[[ Data provided, beginning ]]

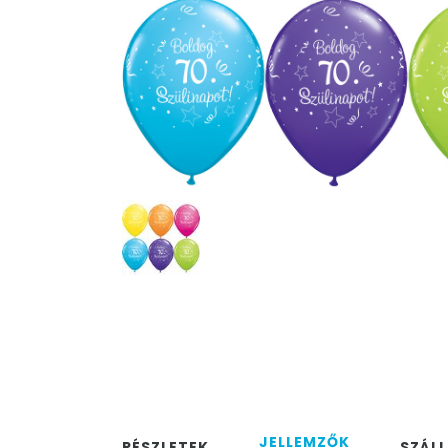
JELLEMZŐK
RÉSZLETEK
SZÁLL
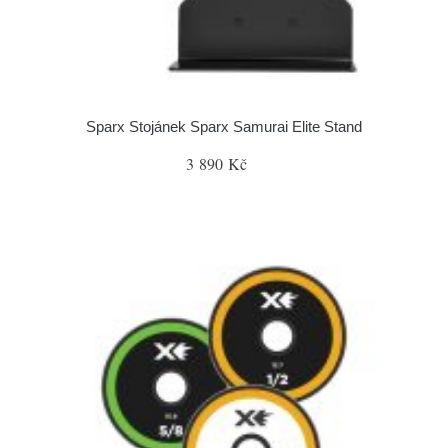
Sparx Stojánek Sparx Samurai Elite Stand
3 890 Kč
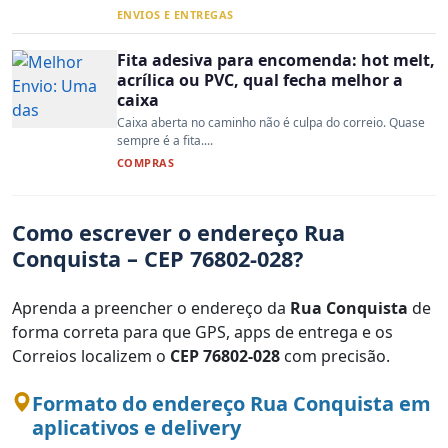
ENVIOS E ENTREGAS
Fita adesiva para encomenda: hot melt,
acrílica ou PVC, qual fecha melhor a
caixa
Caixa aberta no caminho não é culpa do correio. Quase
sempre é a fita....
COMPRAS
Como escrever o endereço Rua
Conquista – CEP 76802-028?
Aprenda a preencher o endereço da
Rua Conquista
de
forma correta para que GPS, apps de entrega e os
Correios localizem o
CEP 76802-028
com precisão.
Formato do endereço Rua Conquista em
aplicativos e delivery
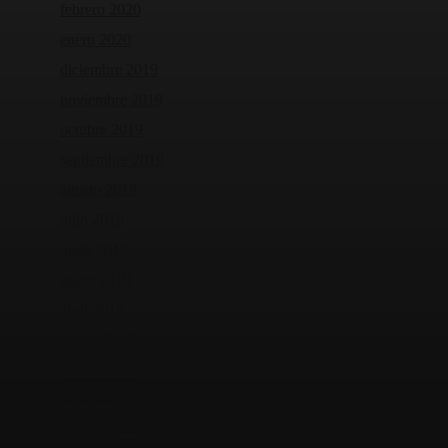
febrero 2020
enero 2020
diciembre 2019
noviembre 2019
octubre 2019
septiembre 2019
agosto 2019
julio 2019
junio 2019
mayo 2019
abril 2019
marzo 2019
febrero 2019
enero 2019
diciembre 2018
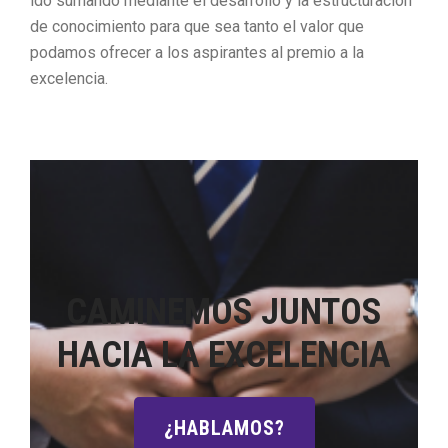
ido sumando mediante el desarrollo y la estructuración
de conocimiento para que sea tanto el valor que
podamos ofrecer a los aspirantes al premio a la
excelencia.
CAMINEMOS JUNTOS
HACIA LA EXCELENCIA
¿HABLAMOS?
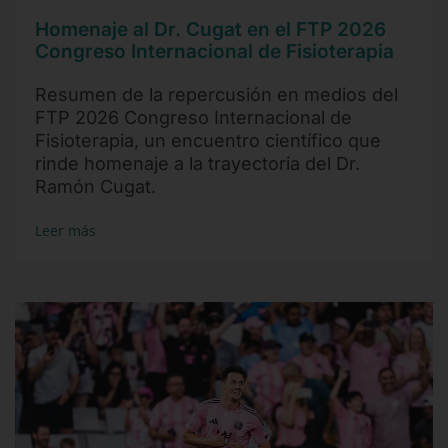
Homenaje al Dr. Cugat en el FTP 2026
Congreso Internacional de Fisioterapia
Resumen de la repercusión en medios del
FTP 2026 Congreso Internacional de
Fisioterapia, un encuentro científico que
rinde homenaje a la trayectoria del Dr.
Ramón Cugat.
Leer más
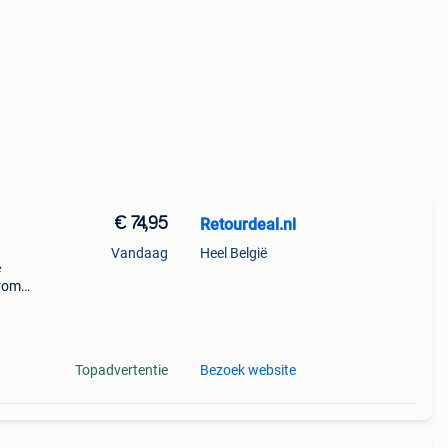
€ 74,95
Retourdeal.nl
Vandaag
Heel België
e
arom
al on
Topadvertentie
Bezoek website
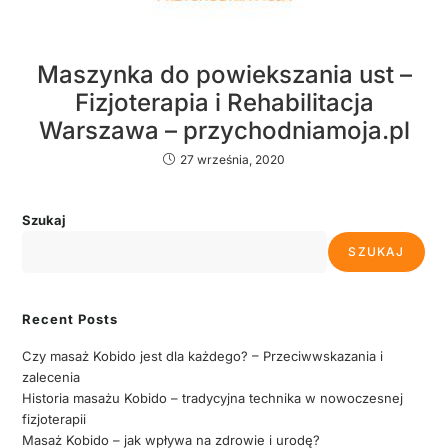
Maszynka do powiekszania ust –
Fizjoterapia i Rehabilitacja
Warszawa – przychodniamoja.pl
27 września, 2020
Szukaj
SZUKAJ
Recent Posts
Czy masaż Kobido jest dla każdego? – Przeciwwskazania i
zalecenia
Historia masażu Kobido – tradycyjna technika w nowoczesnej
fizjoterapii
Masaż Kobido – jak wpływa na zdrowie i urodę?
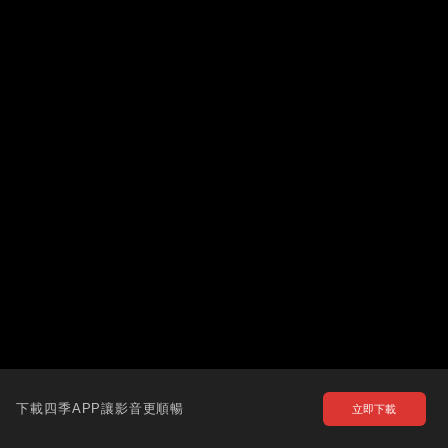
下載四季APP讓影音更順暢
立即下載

[[ Data provided, end ]]
[[ Data provided, beginning ]]

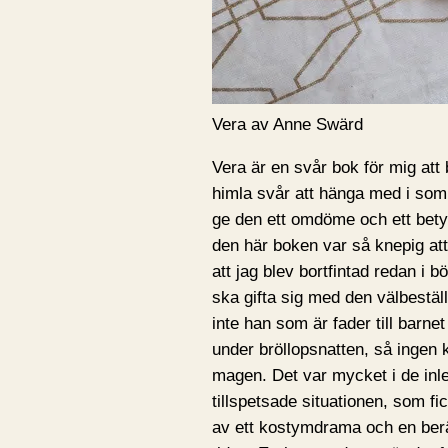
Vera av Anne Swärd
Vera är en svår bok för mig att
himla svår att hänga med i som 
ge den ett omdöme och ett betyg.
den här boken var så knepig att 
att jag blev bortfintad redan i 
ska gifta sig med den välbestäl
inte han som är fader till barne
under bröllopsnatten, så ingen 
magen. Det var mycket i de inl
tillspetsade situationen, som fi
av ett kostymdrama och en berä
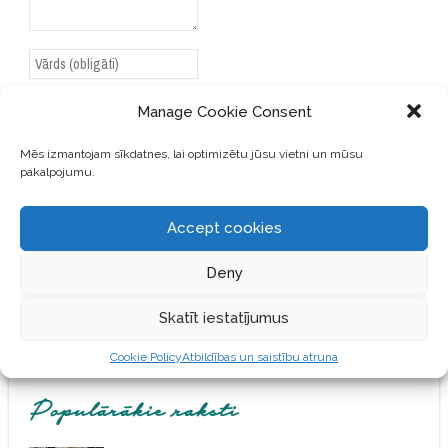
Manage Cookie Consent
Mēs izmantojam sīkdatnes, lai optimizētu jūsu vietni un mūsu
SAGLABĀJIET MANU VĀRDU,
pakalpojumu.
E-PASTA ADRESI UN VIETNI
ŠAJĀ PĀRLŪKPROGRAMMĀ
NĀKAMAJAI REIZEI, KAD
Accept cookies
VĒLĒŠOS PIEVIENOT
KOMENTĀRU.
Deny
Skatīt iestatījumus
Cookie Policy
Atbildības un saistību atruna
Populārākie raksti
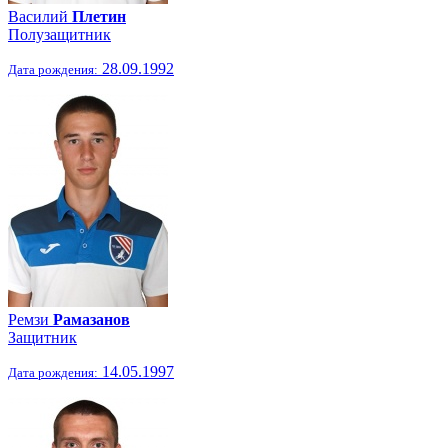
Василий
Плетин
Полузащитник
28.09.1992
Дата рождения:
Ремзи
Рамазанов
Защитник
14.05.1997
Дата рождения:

[[ Data provided, end ]]

## Exercise
Every line that contains "endereço" should be copied out of the data.

## Answer space
Como escrever o endereço Rua
Aprenda a preencher o endereço da
Formato do endereço Rua Conquista em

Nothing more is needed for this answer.